Brasília, 15 de setembro de 2005. (data do julgamento)
Barros Monteiro
Relator
RELATÓRIO
O Sr. Ministro Barros Monteiro: E. S. P. S. e seus filhos menores, C. P. S., C. P. S. e F. P. S., ajuizaram ação reparatória de danos contra a “V. T. Ltda.”, sob a alegação de que, no dia 18/1/1987, o ônibus, de propriedade da ré, dirigido por seu preposto, envolveu-se em gravíssimo acidente, de que resultou a morte de A. J. S., marido e pai dos autores, quando viajava como passageiro do coletivo.
O MM. Juiz de Direito julgou parcialmente procedente o pedido, condenando a ré a pagar pensão alimentícia aos filhos do de cujus, desde o evento até o período de sobrevida da vítima, estimado em 65 anos, interrompendo quando os filhos vierem a completar 21 anos de idade, ou a contrair matrimônio, sendo a pensão fixada em 2/3 da renda auferida na época, convertida em salário mínimo, além do 13º; pagas de uma só vez as pensões vencidas e garantido o pagamento mediante prestação de caução real. Condenou a ré, ainda, a solver a indenização por dano moral, fixada na quantia equivalente a cem salários mínimos vigentes à época do pagamento, além de custas processuais e honorários advocatícios de 15% sobre as prestações vencidas e doze das vincendas; extinguiu o processo em relação à autora E. S. P. S., por carência de ação, nos termos do art. 267, inciso VI, do CPC.
A Décima Câmara de Férias do Primeiro Tribunal de Alçada Civil do Estado de São Paulo, à unanimidade, negou provimento ao agravo retido e deu parcial provimento aos apelos manejados por ambas as partes; dos autores, para reconhecer o direito de acrescer, ao da ré, para excluir a reparação por dano moral. Os fundamentos do acórdão resumem-se na seguinte ementa:
“Prescrição. Prazo - Agravo retido - Ação de indenização decorrente de acidente de trânsito com cunho alimentar - Aplicabilidade do art. 177 do CC - Prescrição vintenária - Agravo retido improvido.

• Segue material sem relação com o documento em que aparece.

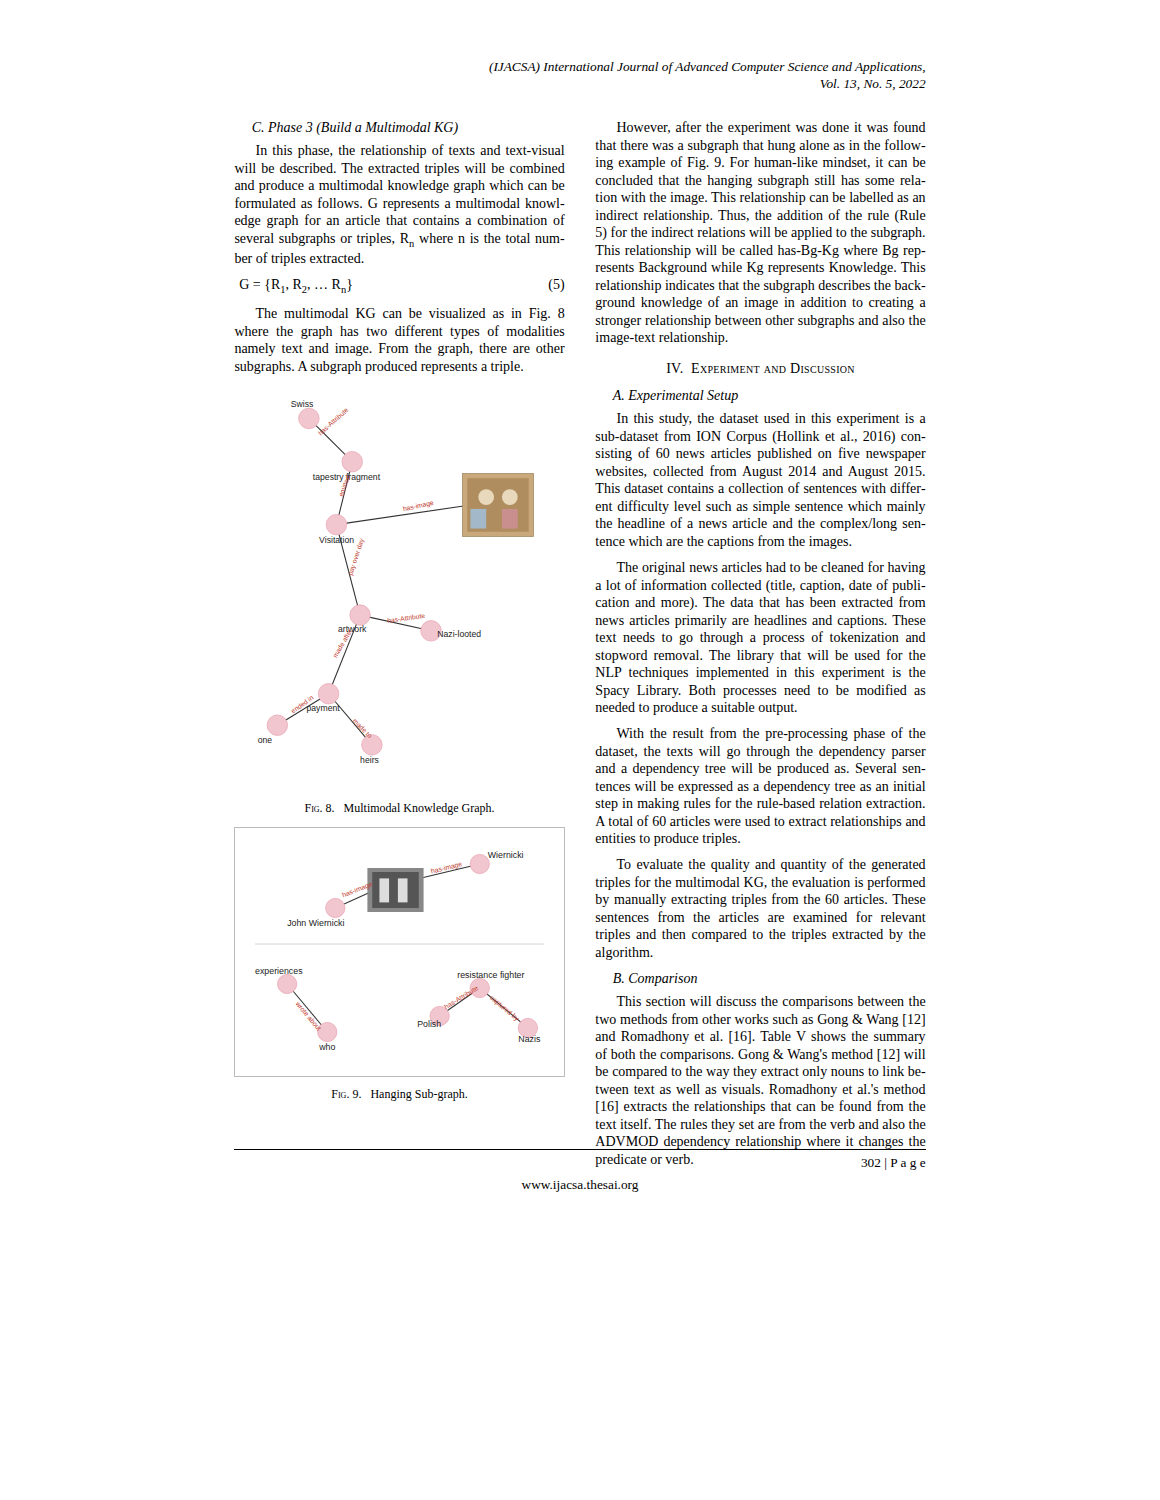(IJACSA) International Journal of Advanced Computer Science and Applications,
Vol. 13, No. 5, 2022
C. Phase 3 (Build a Multimodal KG)
In this phase, the relationship of texts and text-visual will be described. The extracted triples will be combined and produce a multimodal knowledge graph which can be formulated as follows. G represents a multimodal knowledge graph for an article that contains a combination of several subgraphs or triples, Rn where n is the total number of triples extracted.
G = {R1, R2, … Rn} (5)
The multimodal KG can be visualized as in Fig. 8 where the graph has two different types of modalities namely text and image. From the graph, there are other subgraphs. A subgraph produced represents a triple.
Fig. 8. Multimodal Knowledge Graph.
Fig. 9. Hanging Sub-graph.
However, after the experiment was done it was found that there was a subgraph that hung alone as in the following example of Fig. 9. For human-like mindset, it can be concluded that the hanging subgraph still has some relation with the image. This relationship can be labelled as an indirect relationship. Thus, the addition of the rule (Rule 5) for the indirect relations will be applied to the subgraph. This relationship will be called has-Bg-Kg where Bg represents Background while Kg represents Knowledge. This relationship indicates that the subgraph describes the background knowledge of an image in addition to creating a stronger relationship between other subgraphs and also the image-text relationship.
IV. Experiment and Discussion
A. Experimental Setup
In this study, the dataset used in this experiment is a sub-dataset from ION Corpus (Hollink et al., 2016) consisting of 60 news articles published on five newspaper websites, collected from August 2014 and August 2015. This dataset contains a collection of sentences with different difficulty level such as simple sentence which mainly the headline of a news article and the complex/long sentence which are the captions from the images.
The original news articles had to be cleaned for having a lot of information collected (title, caption, date of publication and more). The data that has been extracted from news articles primarily are headlines and captions. These text needs to go through a process of tokenization and stopword removal. The library that will be used for the NLP techniques implemented in this experiment is the Spacy Library. Both processes need to be modified as needed to produce a suitable output.
With the result from the pre-processing phase of the dataset, the texts will go through the dependency parser and a dependency tree will be produced as. Several sentences will be expressed as a dependency tree as an initial step in making rules for the rule-based relation extraction. A total of 60 articles were used to extract relationships and entities to produce triples.
To evaluate the quality and quantity of the generated triples for the multimodal KG, the evaluation is performed by manually extracting triples from the 60 articles. These sentences from the articles are examined for relevant triples and then compared to the triples extracted by the algorithm.
B. Comparison
This section will discuss the comparisons between the two methods from other works such as Gong & Wang [12] and Romadhony et al. [16]. Table V shows the summary of both the comparisons. Gong & Wang's method [12] will be compared to the way they extract only nouns to link between text as well as visuals. Romadhony et al.'s method [16] extracts the relationships that can be found from the text itself. The rules they set are from the verb and also the ADVMOD dependency relationship where it changes the predicate or verb.
302 | P a g e
www.ijacsa.thesai.org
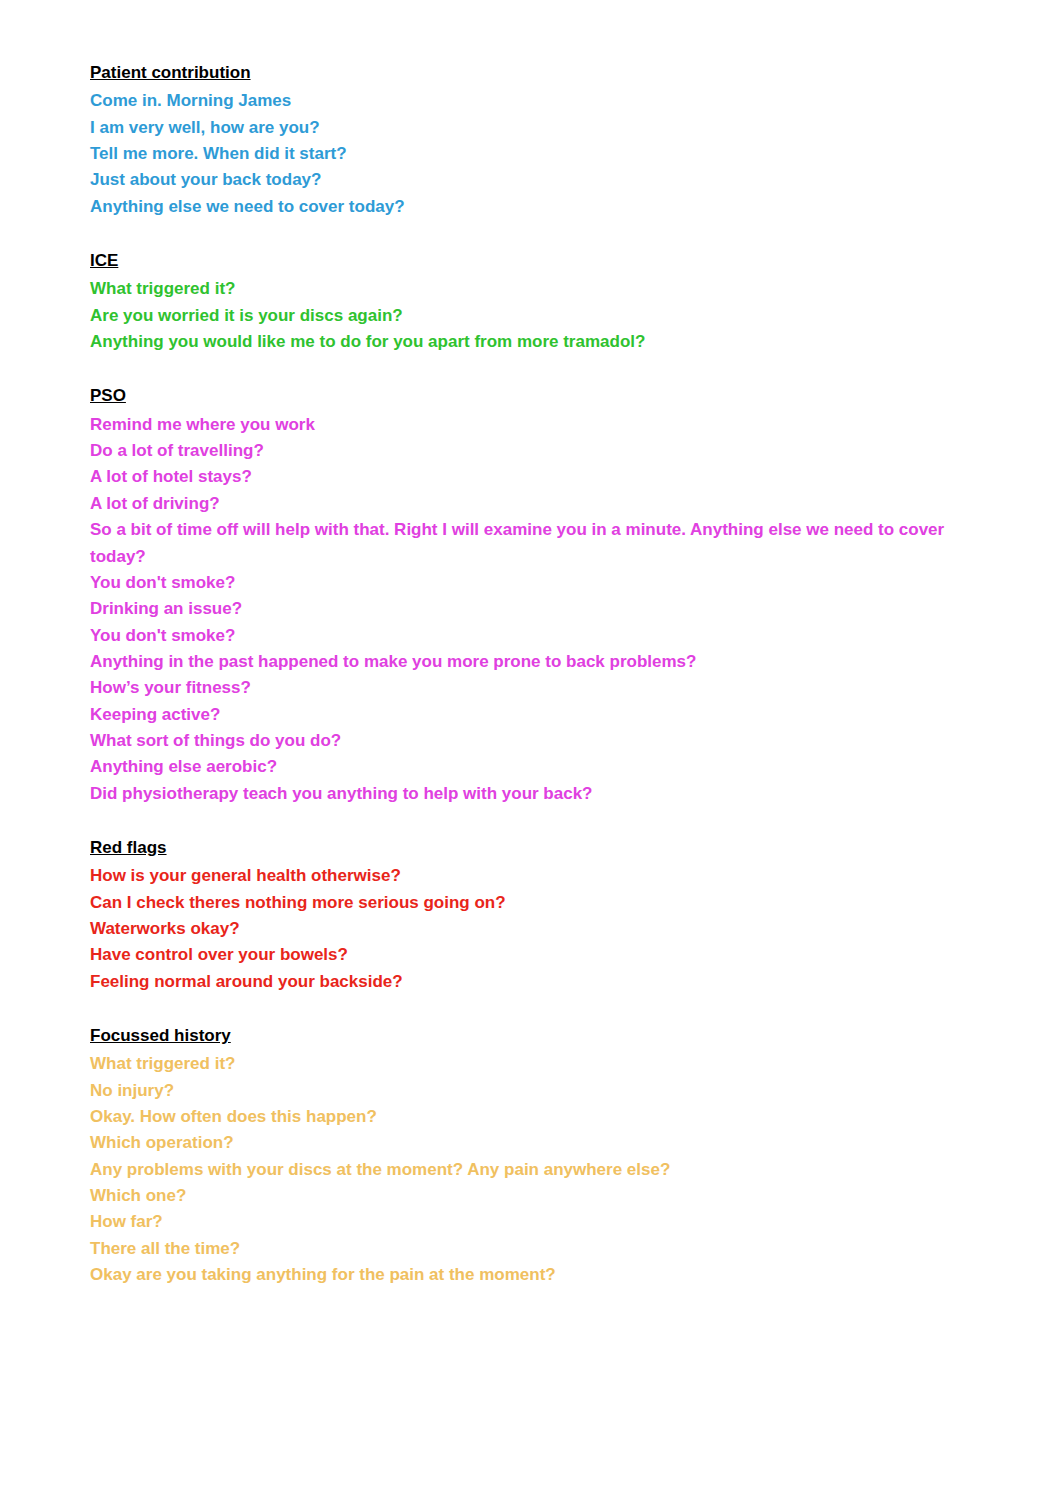Patient contribution
Come in. Morning James
I am very well, how are you?
Tell me more. When did it start?
Just about your back today?
Anything else we need to cover today?
ICE
What triggered it?
Are you worried it is your discs again?
Anything you would like me to do for you apart from more tramadol?
PSO
Remind me where you work
Do a lot of travelling?
A lot of hotel stays?
A lot of driving?
So a bit of time off will help with that. Right I will examine you in a minute. Anything else we need to cover today?
You don't smoke?
Drinking an issue?
You don't smoke?
Anything in the past happened to make you more prone to back problems?
How’s your fitness?
Keeping active?
What sort of things do you do?
Anything else aerobic?
Did physiotherapy teach you anything to help with your back?
Red flags
How is your general health otherwise?
Can I check theres nothing more serious going on?
Waterworks okay?
Have control over your bowels?
Feeling normal around your backside?
Focussed history
What triggered it?
No injury?
Okay. How often does this happen?
Which operation?
Any problems with your discs at the moment? Any pain anywhere else?
Which one?
How far?
There all the time?
Okay are you taking anything for the pain at the moment?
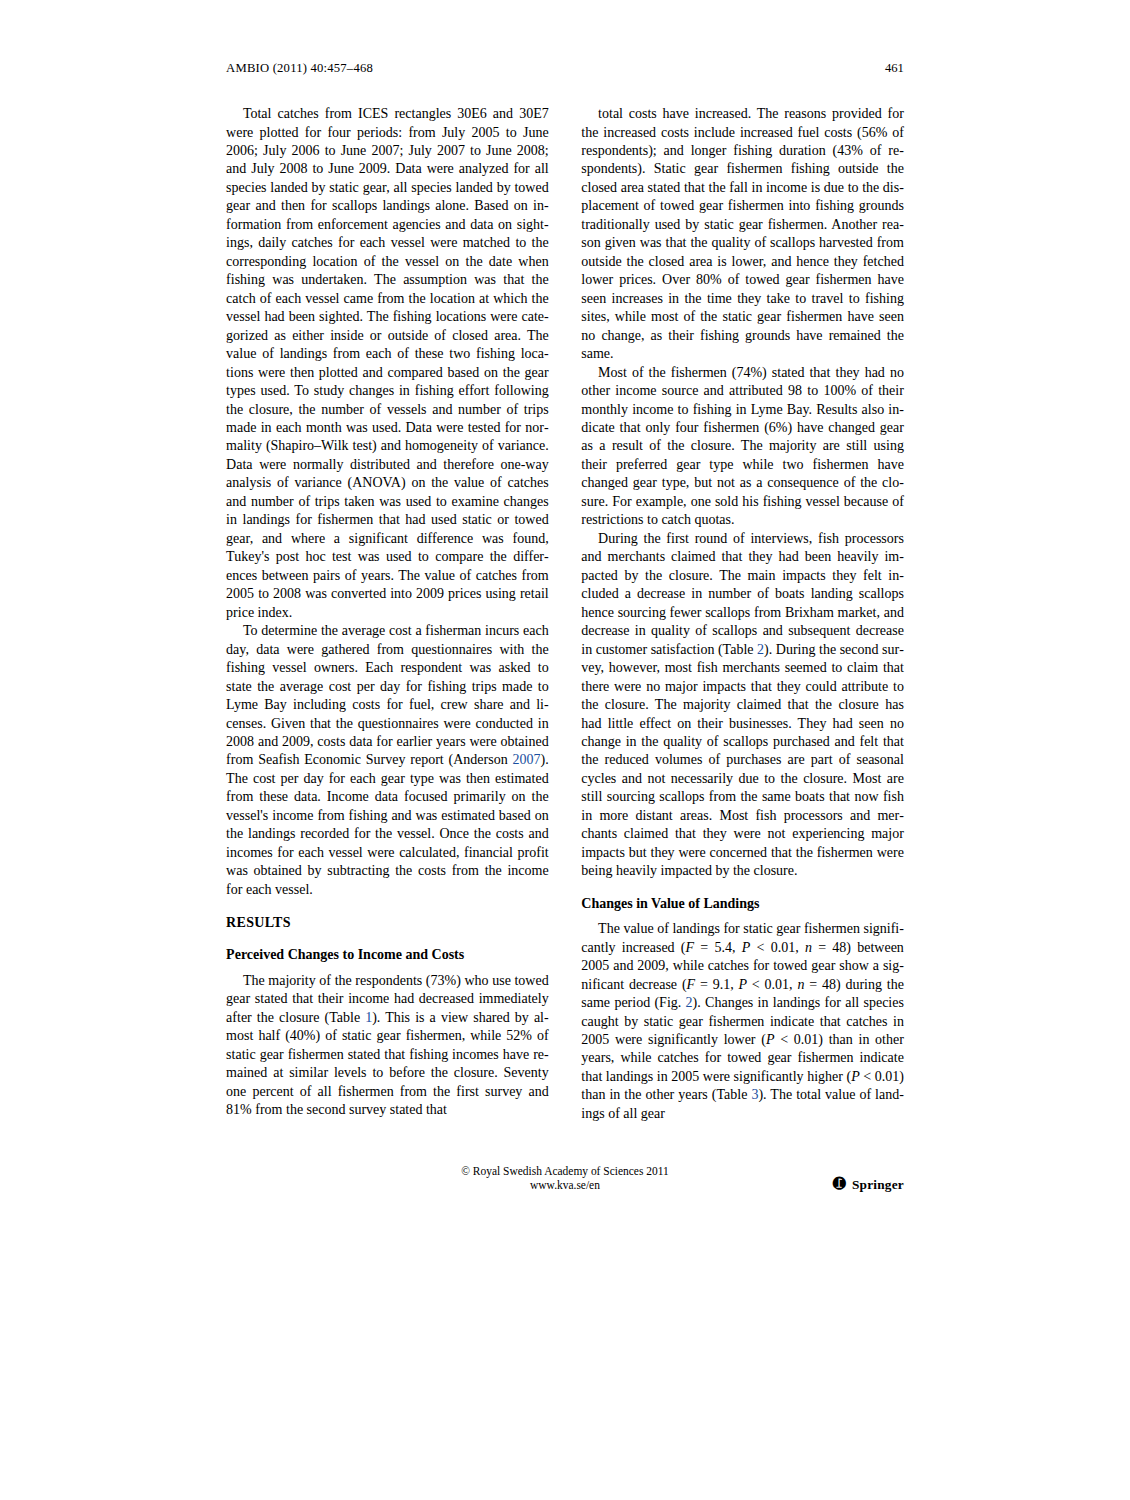AMBIO (2011) 40:457–468
461
Total catches from ICES rectangles 30E6 and 30E7 were plotted for four periods: from July 2005 to June 2006; July 2006 to June 2007; July 2007 to June 2008; and July 2008 to June 2009. Data were analyzed for all species landed by static gear, all species landed by towed gear and then for scallops landings alone. Based on information from enforcement agencies and data on sightings, daily catches for each vessel were matched to the corresponding location of the vessel on the date when fishing was undertaken. The assumption was that the catch of each vessel came from the location at which the vessel had been sighted. The fishing locations were categorized as either inside or outside of closed area. The value of landings from each of these two fishing locations were then plotted and compared based on the gear types used. To study changes in fishing effort following the closure, the number of vessels and number of trips made in each month was used. Data were tested for normality (Shapiro–Wilk test) and homogeneity of variance. Data were normally distributed and therefore one-way analysis of variance (ANOVA) on the value of catches and number of trips taken was used to examine changes in landings for fishermen that had used static or towed gear, and where a significant difference was found, Tukey's post hoc test was used to compare the differences between pairs of years. The value of catches from 2005 to 2008 was converted into 2009 prices using retail price index.
To determine the average cost a fisherman incurs each day, data were gathered from questionnaires with the fishing vessel owners. Each respondent was asked to state the average cost per day for fishing trips made to Lyme Bay including costs for fuel, crew share and licenses. Given that the questionnaires were conducted in 2008 and 2009, costs data for earlier years were obtained from Seafish Economic Survey report (Anderson 2007). The cost per day for each gear type was then estimated from these data. Income data focused primarily on the vessel's income from fishing and was estimated based on the landings recorded for the vessel. Once the costs and incomes for each vessel were calculated, financial profit was obtained by subtracting the costs from the income for each vessel.
Results
Perceived Changes to Income and Costs
The majority of the respondents (73%) who use towed gear stated that their income had decreased immediately after the closure (Table 1). This is a view shared by almost half (40%) of static gear fishermen, while 52% of static gear fishermen stated that fishing incomes have remained at similar levels to before the closure. Seventy one percent of all fishermen from the first survey and 81% from the second survey stated that
total costs have increased. The reasons provided for the increased costs include increased fuel costs (56% of respondents); and longer fishing duration (43% of respondents). Static gear fishermen fishing outside the closed area stated that the fall in income is due to the displacement of towed gear fishermen into fishing grounds traditionally used by static gear fishermen. Another reason given was that the quality of scallops harvested from outside the closed area is lower, and hence they fetched lower prices. Over 80% of towed gear fishermen have seen increases in the time they take to travel to fishing sites, while most of the static gear fishermen have seen no change, as their fishing grounds have remained the same.
Most of the fishermen (74%) stated that they had no other income source and attributed 98 to 100% of their monthly income to fishing in Lyme Bay. Results also indicate that only four fishermen (6%) have changed gear as a result of the closure. The majority are still using their preferred gear type while two fishermen have changed gear type, but not as a consequence of the closure. For example, one sold his fishing vessel because of restrictions to catch quotas.
During the first round of interviews, fish processors and merchants claimed that they had been heavily impacted by the closure. The main impacts they felt included a decrease in number of boats landing scallops hence sourcing fewer scallops from Brixham market, and decrease in quality of scallops and subsequent decrease in customer satisfaction (Table 2). During the second survey, however, most fish merchants seemed to claim that there were no major impacts that they could attribute to the closure. The majority claimed that the closure has had little effect on their businesses. They had seen no change in the quality of scallops purchased and felt that the reduced volumes of purchases are part of seasonal cycles and not necessarily due to the closure. Most are still sourcing scallops from the same boats that now fish in more distant areas. Most fish processors and merchants claimed that they were not experiencing major impacts but they were concerned that the fishermen were being heavily impacted by the closure.
Changes in Value of Landings
The value of landings for static gear fishermen significantly increased (F = 5.4, P < 0.01, n = 48) between 2005 and 2009, while catches for towed gear show a significant decrease (F = 9.1, P < 0.01, n = 48) during the same period (Fig. 2). Changes in landings for all species caught by static gear fishermen indicate that catches in 2005 were significantly lower (P < 0.01) than in other years, while catches for towed gear fishermen indicate that landings in 2005 were significantly higher (P < 0.01) than in the other years (Table 3). The total value of landings of all gear
© Royal Swedish Academy of Sciences 2011 www.kva.se/en ➊ Springer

“Responsabilidade Civil - Acidente de trânsito - Indenização por morte do marido e pai dos autores, passageiro da empresa-ré - Responsabilidade objetiva desta, sendo inócua a apuração da culpa do motorista do ônibus - Pensão corretamente fixada em 2/3 da remuneração auferida pela vítima à época do acidente, como anotado na carteira de trabalho, resguardando o direito de acrescer - Descabimento, por outro lado, do dano moral, por ser o evento anterior à CF/88 - Agravo retido improvido e apelos parcialmente providos.” (fl. 409)
Os embargos declaratórios opostos pela ré foram rejeitados.
Inconformados, os autores manifestaram recurso especial, com arrimo na alínea a do permissor constitucional, apontando negativa de vigência aos arts. 159 e 1.537 do Código Civil/1916. Sustentaram a legalidade de reparação do dano moral cumulativamente com o patrimonial, ainda que o evento danoso tenha ocorrido em data anterior à promulgação da Constituição Federal de 1988.
Contra-razões às fls. 507/514.
Admitido o apelo extremo na origem, subiram os autos a esta Corte. A douta Subprocuradoria Geral da República opinou pelo não-conhecimento do recurso.
É o relatório.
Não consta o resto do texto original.